The analysis showed that Grange had 12 opioid-naïve Medicare patients who had a lumpectomy in 2016. Eight of them filled prescriptions for an average of 47 pills per patient.
She called Johns Hopkins’ zero-to-10-pill pain-control recommendation following that procedure “miserly.”
The Pendulum Swings
Some of the higher-prescribing surgeons in the KHN-Johns Hopkins analysis reflected on their potential contribution to a national catastrophe and are changing their practice.
“That is a shocking number,” said oncologist Garrett, speaking of the finding that 6% of patients who go home with opioids will become dependent. “If it’s true, it’s something we need to educate physicians on much earlier in their medical careers.”
Garrett, in Eugene, Ore., said she has cut back on the number of pills she gives patients since 2016. The KHN-Johns Hopkins analysis showed that seven of her 13 opioid-naïve Medicare patients undergoing minimally invasive hysterectomies filled a prescription for opioids in 2016. Those patients took home an average of 76 pills each.
Johns Hopkins guidelines call for no more than 10 opioid pills following this procedure, while Brummett’s Michigan network recommends no more than 15.

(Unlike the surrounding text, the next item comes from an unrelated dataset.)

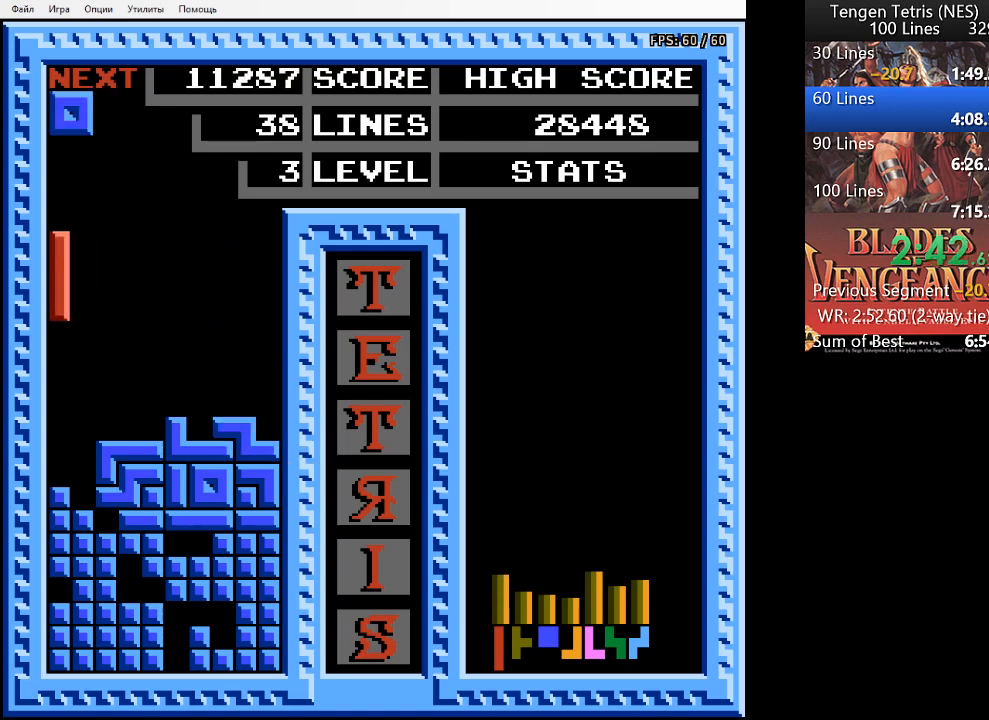
{"buttons": ["DPAD_DOWN"], "events": [[33, "DPAD_RIGHT", "down"], [133, "DPAD_RIGHT", "up"], [300, "DPAD_DOWN", "down"]]}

Surgeon and researcher Dr. Richard Barth, once a heavy prescriber himself, said that his own experience convinced him that physicians’ preconceptions about how much pain relief is needed are often way off.
The analysis showed his lumpectomy patients in 2013 filled an average of 33 pills in the week after surgery. By 2016, that average had dropped to seven pills. Many patients, he said, can do just fine after lumpectomy with over-the-counter medications — and often no opioids at all.
The key, he said, is to set patients’ expectations upfront.
“I tell them it’s OK to have a little discomfort, that we’re not trying to get to zero pain,” said Barth, who is chief of general surgery at Dartmouth-Hitchcock Medical Center and has published extensively on opioid prescribing.
After lumpectomy, “what I recommend is Tylenol and ibuprofen for at least a few days and to use the opioids only if the discomfort isn’t relieved by those.”
Indeed, the data analysis showed that a significant number of patients given prescriptions for opioids never filled them because they don’t need that level of pain relief.
Between 2011 and 2016, for example, only 62% of lumpectomy patients in the analysis filled prescriptions, similar to hysterectomy patients.
In 2016, patients of Dr. Kimberli Cox, a surgeon in Peoria, Ariz., were prescribed about 59 pills in the week following lumpectomy, well above the recommendations from both Johns Hopkins and others.
But the KHN-Johns Hopkins analysis of that year’s data shows that half of her patients never filled a painkiller prescription — a fact she acknowledges has changed her thinking.
“I am now starting to prescribe less because many patients say, ‘You gave me too many’ or ‘I didn’t fill it,” she said.